While popular culture generally reinforces the idea that men and women "love differently" and that women are better than men at expressing love in romantic relationships, psychologists say that there is very little research to actually support the notion.

A new study, published in the journal Personality and Social Psychology Bulletin, finds that while men may be just as likely as women to be openly affectionate, researchers also identified some surprising differences between men and women in the way they express their love.

Study author Elizabeth Schoenfeld, a researcher at the University of Texas in Austin, found that while men show love by initiating sex or sharing activities together, wives express love by being less assertive and more accommodating.

Researchers interviewed each of the 168 couples living in rural central Pennsylvania participating in the study who were in their first marriages about their activities and interactions with their partners within two months of when each couple was married and then annually over the course of 13-year study and a final set of interviews after the end of the study.

Nearly all of the participants were white and more than half had at least a high school education.

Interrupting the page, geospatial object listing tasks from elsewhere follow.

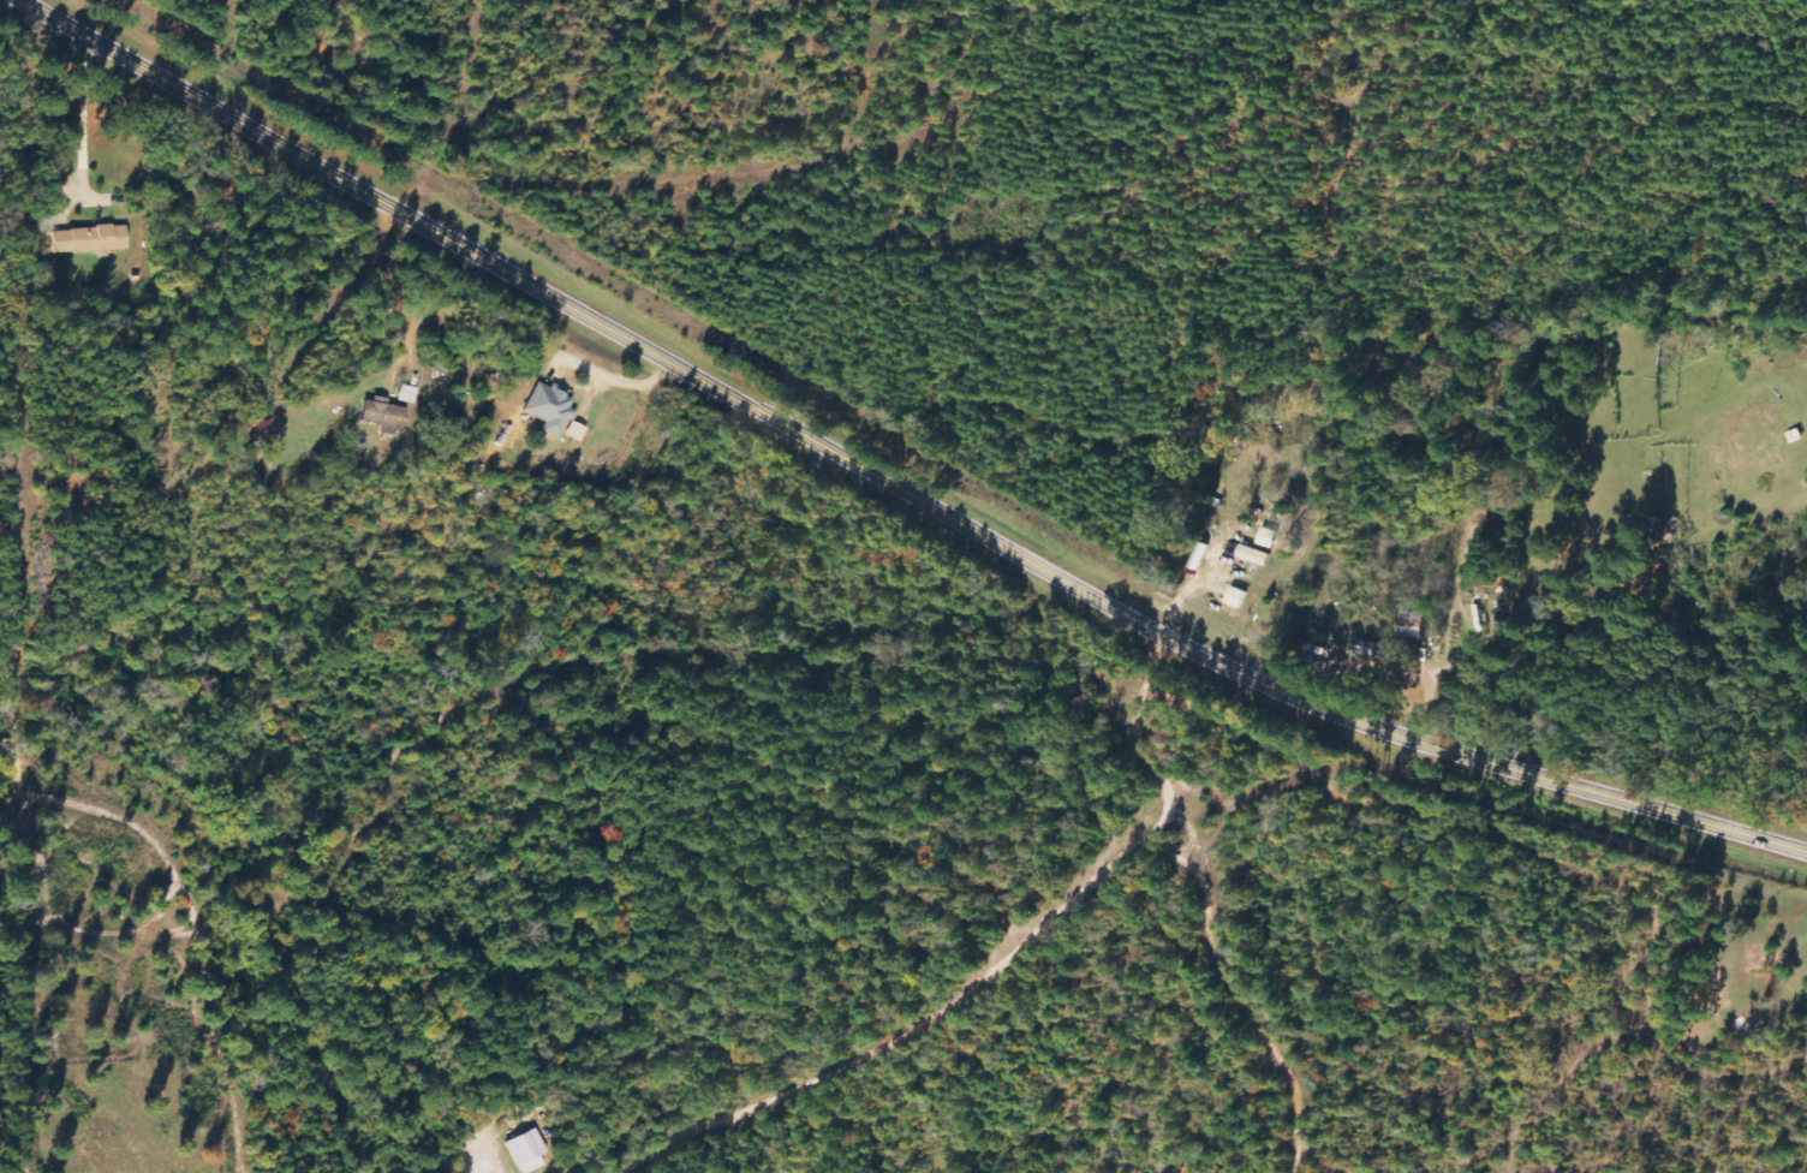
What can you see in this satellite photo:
building: (89, 241)
building: (406, 394)
building: (548, 409)
building: (380, 414)
road: (895, 485)
road: (30, 590)
building: (527, 1152)

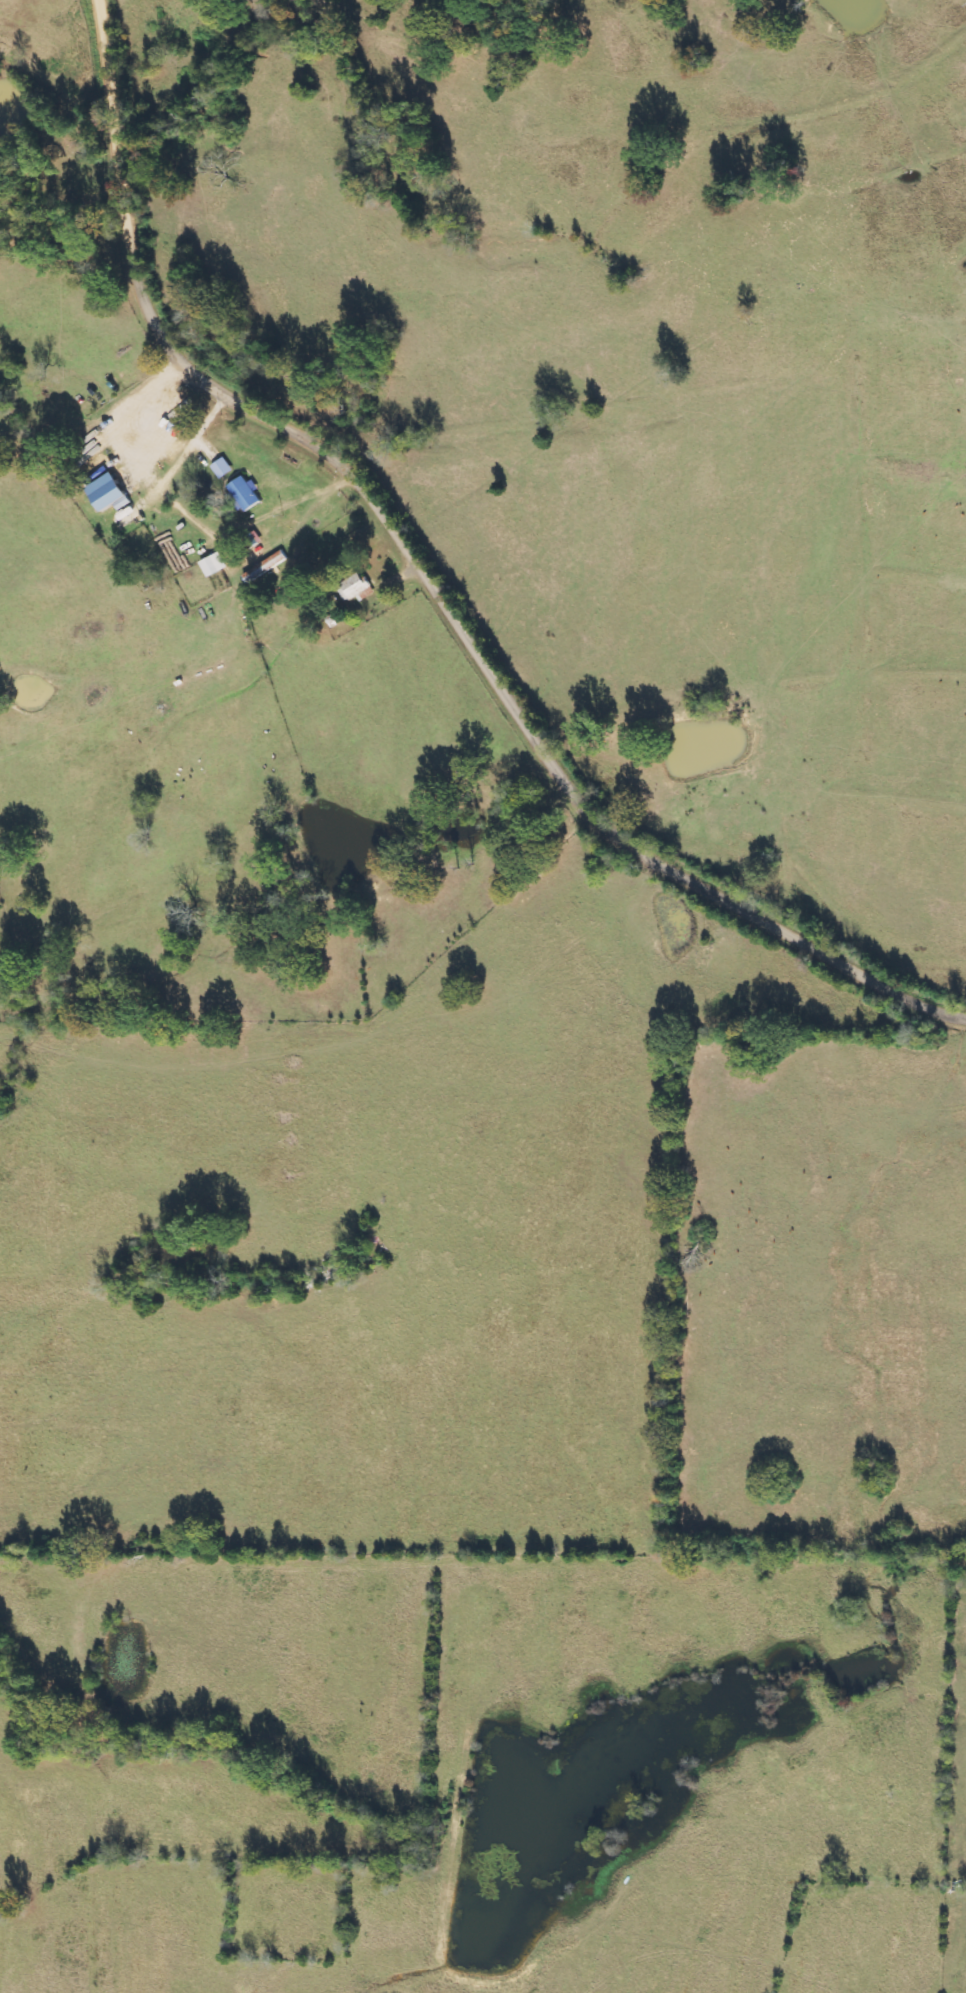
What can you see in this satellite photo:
building: (221, 468)
building: (106, 494)
building: (243, 495)
building: (212, 565)
road: (431, 579)
building: (354, 589)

Contrary to the common gender stereotypes, the latest findings revealed that the more men love their wives, the more likely they were to be affectionate and create an environment in which the couple does a variety of things together, be it leisure activities or household chores.

However, love did not seem to affect whether a husband would do more household chores or his enthusiasm to relieve his wife of the chores for which was she was responsible.

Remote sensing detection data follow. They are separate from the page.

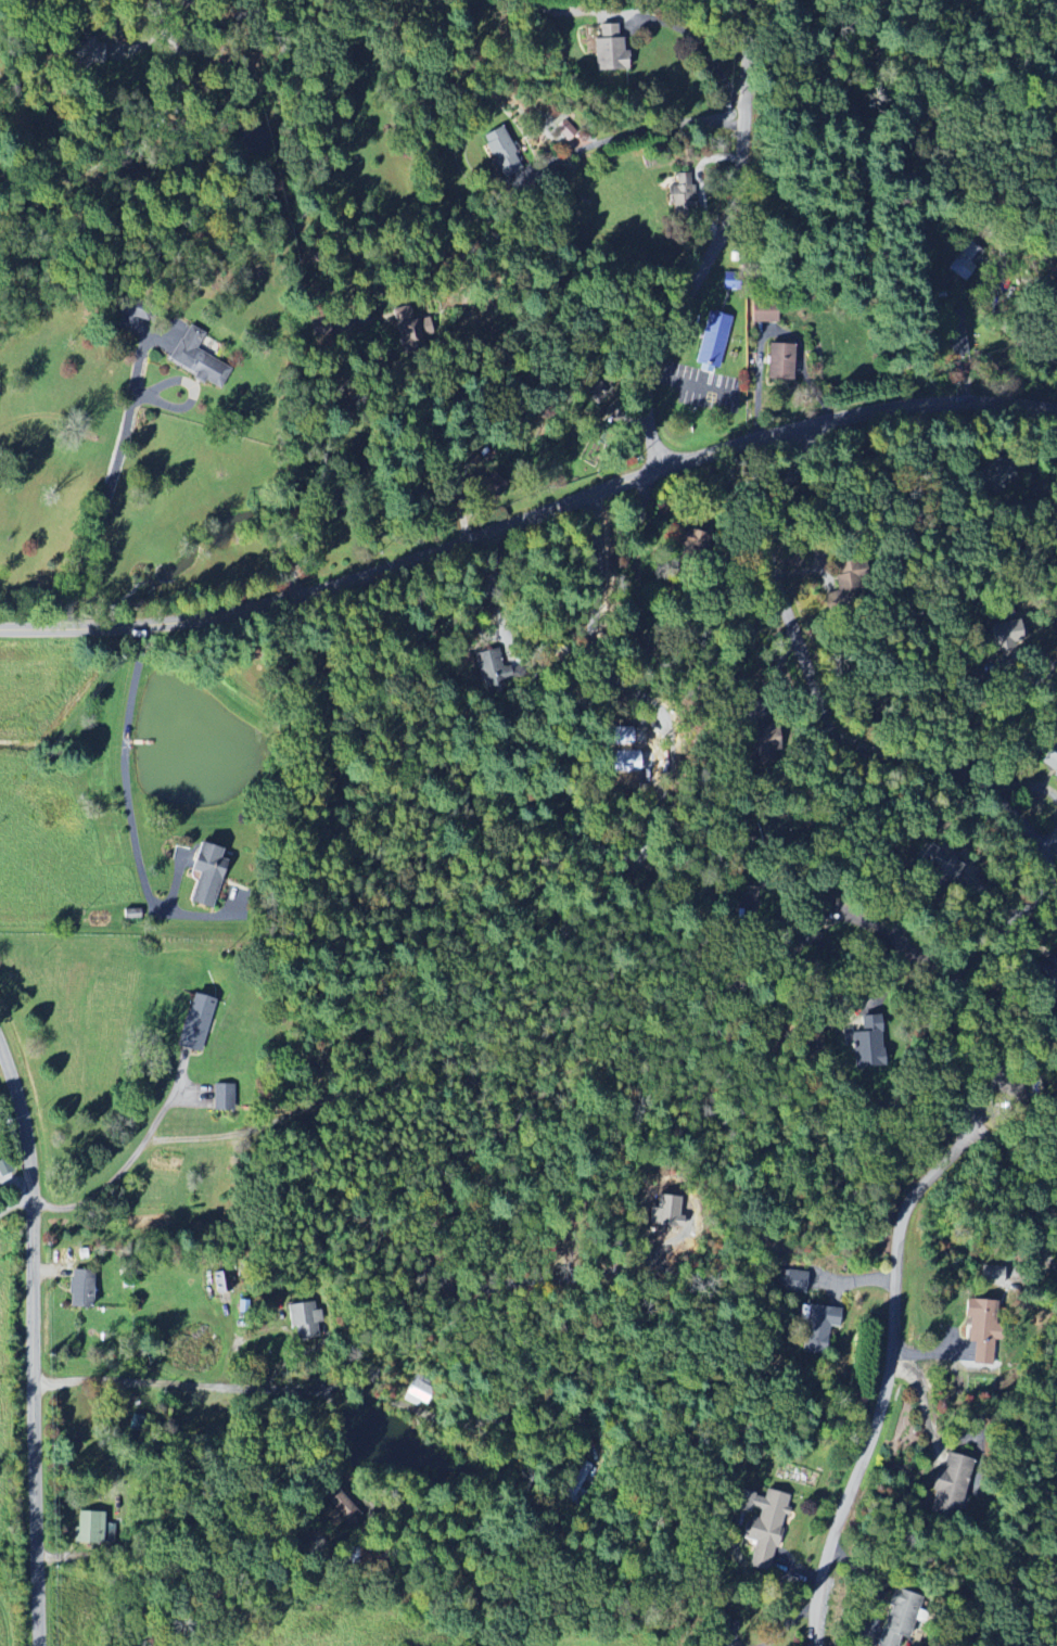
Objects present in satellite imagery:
road: (738, 1)
road: (231, 15)
road: (150, 37)
road: (699, 43)
building: (607, 50)
building: (83, 56)
building: (565, 130)
road: (625, 132)
road: (873, 136)
building: (500, 152)
building: (678, 198)
road: (717, 241)
building: (762, 311)
building: (408, 327)
building: (320, 329)
road: (1017, 336)
building: (711, 340)
building: (198, 360)
building: (778, 362)
road: (321, 452)
road: (118, 454)
building: (994, 475)
road: (462, 496)
road: (529, 516)
road: (483, 583)
building: (1008, 635)
road: (1001, 717)
building: (1050, 761)
road: (956, 774)
road: (127, 784)
building: (940, 863)
building: (204, 875)
building: (810, 925)
road: (896, 942)
building: (1047, 974)
building: (193, 1024)
building: (865, 1051)
building: (1006, 1087)
road: (124, 1167)
road: (17, 1193)
road: (1009, 1205)
building: (664, 1212)
building: (795, 1282)
building: (79, 1289)
building: (306, 1322)
building: (818, 1329)
building: (979, 1329)
road: (40, 1347)
road: (883, 1369)
road: (288, 1382)
building: (419, 1394)
building: (945, 1487)
building: (761, 1525)
building: (91, 1528)
building: (894, 1620)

While the more husbands loved their wives, they more likely they were to initiate sex, wives were actually less likely to make the first move the more they loved their husbands.

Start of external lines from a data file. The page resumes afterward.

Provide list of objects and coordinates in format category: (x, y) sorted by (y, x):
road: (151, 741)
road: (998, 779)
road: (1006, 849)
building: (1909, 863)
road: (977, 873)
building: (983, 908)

The findings suggest that if a wife is not feeling loved by her husband, she may be more accommodating to her husband's moods and needs in an attempt to kick-start the marriage, rather than expressing interest or engaging in more joint activities.

"Multilevel analyses revealed that, counter to theoretical expectations, both genders were equally likely to show love through affection. But whereas wives expressed love by enacting fewer negative or antagonistic behaviors, husbands showed love by initiating sex, sharing leisure activities, and doing household work together with their wives," the study authors wrote.

Other experts say that gender differences in marriages are often overemphasized.

"There aren't too many real gender and sex differences between men and women on the whole," said Stevie Yap, a researcher in the department of psychology at Michigan State University in East Lansing, according to HealthDay.  "If you look at the overall research, gender differences don't usually hold up."

Yap, a researcher on happiness and marriage, found that while marriage doesn't make people happier, it protected people from declines in happiness that occur in adulthood.

He said that only a handful of gender differences have actually been scientifically proven like men are generally physically stronger, more sexually active and have a greater tendency towards aggression. However, he notes that even these three traits can be modified by socialization and experience.